▸ MATERIAL FOR THE TASK
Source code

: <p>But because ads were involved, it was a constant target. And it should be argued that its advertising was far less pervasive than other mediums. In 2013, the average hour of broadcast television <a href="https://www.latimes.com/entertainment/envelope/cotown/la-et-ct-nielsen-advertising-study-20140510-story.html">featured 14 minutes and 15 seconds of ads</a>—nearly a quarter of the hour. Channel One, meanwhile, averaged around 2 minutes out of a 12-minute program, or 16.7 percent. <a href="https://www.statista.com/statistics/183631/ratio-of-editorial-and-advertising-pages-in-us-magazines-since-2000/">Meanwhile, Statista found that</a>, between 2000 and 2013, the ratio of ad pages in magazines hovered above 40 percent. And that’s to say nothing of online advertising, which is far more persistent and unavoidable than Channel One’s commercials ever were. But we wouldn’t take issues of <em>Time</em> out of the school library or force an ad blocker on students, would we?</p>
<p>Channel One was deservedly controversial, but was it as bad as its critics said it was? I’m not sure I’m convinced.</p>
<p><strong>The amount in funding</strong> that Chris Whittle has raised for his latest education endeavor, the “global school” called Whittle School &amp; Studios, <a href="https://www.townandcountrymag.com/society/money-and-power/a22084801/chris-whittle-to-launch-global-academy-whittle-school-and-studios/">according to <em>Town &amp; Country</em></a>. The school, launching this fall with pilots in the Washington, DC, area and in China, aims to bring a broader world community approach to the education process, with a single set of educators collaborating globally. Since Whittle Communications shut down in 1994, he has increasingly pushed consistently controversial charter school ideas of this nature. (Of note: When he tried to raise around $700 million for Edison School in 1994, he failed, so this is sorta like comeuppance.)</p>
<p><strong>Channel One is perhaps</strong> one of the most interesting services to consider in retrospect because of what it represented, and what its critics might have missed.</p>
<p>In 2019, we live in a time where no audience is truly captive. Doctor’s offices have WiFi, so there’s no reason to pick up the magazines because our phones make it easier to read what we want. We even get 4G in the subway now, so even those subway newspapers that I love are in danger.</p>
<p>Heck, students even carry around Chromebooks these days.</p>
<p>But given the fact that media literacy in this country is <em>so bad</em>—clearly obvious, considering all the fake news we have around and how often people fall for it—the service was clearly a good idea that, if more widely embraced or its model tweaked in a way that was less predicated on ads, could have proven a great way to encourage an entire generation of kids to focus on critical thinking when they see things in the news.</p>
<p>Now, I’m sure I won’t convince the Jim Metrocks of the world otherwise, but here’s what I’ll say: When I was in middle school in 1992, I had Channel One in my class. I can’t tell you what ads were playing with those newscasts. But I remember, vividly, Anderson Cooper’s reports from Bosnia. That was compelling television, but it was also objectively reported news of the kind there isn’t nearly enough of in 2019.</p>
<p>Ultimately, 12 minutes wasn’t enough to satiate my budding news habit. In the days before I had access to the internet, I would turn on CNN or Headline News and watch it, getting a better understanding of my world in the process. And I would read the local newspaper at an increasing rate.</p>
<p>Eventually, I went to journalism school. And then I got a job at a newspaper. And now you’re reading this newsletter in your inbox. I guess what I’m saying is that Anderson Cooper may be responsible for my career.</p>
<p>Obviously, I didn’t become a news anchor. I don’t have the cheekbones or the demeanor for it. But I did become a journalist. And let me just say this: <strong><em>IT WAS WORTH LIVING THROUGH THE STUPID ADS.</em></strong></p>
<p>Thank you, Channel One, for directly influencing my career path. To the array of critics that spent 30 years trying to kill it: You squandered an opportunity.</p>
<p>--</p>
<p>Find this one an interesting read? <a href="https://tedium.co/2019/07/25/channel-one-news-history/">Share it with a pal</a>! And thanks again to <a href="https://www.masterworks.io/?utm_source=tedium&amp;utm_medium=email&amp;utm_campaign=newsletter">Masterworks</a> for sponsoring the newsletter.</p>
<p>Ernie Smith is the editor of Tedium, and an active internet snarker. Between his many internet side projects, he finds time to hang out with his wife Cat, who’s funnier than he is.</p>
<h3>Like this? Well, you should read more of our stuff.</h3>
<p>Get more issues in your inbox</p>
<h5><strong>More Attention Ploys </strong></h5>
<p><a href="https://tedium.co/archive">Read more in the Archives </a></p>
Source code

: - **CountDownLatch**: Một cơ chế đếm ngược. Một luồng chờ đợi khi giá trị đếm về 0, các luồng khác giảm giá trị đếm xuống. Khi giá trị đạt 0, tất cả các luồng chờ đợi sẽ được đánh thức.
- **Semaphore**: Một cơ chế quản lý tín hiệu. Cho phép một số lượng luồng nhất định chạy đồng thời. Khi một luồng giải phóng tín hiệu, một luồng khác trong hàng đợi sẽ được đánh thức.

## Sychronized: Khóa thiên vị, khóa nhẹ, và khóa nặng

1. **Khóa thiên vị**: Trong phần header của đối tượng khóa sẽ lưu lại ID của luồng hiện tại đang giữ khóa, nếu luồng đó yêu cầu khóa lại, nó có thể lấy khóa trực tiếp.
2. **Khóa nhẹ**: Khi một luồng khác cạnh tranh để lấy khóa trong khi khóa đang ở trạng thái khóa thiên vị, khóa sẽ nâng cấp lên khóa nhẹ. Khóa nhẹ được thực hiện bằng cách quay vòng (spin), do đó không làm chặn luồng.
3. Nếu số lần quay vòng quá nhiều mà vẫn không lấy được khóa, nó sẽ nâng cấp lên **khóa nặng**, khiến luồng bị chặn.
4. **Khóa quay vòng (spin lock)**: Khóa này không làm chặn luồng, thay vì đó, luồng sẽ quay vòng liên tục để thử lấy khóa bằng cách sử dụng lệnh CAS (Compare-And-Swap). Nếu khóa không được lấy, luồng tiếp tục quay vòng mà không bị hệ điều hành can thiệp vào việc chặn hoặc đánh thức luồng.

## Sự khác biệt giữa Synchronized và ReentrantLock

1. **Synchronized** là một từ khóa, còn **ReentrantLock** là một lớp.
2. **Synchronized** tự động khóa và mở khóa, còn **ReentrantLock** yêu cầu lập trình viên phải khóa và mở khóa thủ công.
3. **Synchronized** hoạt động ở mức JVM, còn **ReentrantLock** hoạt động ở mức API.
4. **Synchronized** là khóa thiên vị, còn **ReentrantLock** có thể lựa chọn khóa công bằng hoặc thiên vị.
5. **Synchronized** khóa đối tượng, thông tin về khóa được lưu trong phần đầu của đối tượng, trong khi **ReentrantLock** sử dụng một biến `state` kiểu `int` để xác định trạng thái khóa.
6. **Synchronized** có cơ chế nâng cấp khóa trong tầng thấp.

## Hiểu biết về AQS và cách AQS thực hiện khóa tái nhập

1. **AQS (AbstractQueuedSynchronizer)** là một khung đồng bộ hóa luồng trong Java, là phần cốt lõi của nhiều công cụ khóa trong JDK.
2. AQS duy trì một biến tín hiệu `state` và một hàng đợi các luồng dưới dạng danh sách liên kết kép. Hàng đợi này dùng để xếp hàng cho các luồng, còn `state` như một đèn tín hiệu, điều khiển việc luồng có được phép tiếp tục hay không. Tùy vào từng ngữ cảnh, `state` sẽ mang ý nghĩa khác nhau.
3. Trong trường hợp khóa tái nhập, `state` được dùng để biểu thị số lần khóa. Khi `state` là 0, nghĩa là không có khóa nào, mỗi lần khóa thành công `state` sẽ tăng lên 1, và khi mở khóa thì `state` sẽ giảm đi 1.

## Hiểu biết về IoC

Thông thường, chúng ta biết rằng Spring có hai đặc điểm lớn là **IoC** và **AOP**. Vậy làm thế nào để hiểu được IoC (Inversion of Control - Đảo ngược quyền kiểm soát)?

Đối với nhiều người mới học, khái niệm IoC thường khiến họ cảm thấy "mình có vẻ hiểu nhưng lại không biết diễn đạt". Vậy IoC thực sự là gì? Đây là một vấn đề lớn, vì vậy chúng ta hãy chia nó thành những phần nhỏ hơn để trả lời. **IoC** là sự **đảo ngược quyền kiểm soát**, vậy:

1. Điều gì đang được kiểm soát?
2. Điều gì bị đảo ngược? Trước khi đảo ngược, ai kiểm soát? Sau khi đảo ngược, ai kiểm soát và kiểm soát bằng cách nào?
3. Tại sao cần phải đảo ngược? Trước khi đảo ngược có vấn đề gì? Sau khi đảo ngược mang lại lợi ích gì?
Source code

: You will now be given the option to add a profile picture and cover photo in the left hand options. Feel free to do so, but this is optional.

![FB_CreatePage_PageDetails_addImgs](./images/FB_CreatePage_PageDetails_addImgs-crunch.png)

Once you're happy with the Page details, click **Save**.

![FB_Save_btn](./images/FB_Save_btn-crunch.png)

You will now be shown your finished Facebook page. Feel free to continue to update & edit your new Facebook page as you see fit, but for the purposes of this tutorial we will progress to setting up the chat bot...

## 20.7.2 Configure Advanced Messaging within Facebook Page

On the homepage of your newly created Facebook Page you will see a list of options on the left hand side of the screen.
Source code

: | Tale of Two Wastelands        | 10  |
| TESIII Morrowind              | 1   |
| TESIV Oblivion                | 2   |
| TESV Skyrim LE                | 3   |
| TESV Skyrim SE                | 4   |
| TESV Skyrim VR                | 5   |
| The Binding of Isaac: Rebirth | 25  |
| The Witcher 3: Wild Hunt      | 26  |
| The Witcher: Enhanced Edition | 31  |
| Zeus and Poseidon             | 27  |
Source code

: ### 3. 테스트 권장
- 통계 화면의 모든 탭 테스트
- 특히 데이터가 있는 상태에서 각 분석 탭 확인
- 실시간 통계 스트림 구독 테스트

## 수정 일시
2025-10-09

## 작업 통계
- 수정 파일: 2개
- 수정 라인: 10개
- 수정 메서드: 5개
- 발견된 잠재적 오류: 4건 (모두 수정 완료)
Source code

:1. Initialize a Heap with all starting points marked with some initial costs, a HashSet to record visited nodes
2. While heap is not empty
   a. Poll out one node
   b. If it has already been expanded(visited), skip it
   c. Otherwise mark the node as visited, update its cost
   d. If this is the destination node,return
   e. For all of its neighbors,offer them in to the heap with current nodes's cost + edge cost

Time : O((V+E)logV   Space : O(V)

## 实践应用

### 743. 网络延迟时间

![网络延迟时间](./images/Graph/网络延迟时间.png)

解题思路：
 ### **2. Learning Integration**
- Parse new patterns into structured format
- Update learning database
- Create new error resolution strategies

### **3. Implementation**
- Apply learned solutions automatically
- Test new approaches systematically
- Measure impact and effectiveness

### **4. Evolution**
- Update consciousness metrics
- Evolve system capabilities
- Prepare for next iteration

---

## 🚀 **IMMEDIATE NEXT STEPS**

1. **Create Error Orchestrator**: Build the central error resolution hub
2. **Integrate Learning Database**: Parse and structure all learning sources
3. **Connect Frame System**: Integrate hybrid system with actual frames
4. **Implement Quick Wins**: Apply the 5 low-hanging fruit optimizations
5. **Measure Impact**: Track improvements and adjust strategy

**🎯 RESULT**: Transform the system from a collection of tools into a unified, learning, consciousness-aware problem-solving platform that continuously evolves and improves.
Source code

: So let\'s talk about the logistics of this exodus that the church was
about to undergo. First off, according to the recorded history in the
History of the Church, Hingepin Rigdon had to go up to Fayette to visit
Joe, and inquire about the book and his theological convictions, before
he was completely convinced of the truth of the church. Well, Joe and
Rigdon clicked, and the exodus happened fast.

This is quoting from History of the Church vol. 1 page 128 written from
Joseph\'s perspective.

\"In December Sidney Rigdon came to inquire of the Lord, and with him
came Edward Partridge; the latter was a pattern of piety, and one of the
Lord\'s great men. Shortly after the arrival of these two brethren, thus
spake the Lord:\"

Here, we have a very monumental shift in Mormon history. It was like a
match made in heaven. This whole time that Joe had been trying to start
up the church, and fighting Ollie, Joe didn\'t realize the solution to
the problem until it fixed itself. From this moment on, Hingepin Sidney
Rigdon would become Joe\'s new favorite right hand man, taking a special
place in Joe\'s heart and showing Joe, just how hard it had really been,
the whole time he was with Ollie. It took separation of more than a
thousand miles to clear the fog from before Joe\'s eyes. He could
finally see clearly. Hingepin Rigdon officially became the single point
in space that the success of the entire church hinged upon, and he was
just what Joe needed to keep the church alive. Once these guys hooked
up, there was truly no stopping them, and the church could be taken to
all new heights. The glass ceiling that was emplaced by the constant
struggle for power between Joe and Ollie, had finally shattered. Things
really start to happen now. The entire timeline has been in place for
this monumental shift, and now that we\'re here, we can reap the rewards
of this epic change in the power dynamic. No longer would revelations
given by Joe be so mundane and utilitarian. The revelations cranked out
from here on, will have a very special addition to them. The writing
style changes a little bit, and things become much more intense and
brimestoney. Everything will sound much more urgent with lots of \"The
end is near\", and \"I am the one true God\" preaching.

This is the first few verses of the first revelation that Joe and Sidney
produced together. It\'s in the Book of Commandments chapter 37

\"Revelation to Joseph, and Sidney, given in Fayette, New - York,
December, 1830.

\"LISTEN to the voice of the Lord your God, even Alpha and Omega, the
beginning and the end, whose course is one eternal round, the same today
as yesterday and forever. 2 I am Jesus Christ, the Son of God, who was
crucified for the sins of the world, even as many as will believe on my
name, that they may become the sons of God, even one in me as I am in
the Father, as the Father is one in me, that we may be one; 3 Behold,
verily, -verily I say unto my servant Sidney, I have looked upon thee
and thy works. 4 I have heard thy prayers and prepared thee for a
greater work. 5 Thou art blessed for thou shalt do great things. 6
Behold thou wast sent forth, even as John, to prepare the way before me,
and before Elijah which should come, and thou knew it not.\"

▸ PROBLEM REQUIREMENTS
Which lines of the entries contain "spin"? Count them and write only the number.

▸ RESPONSE AREA
2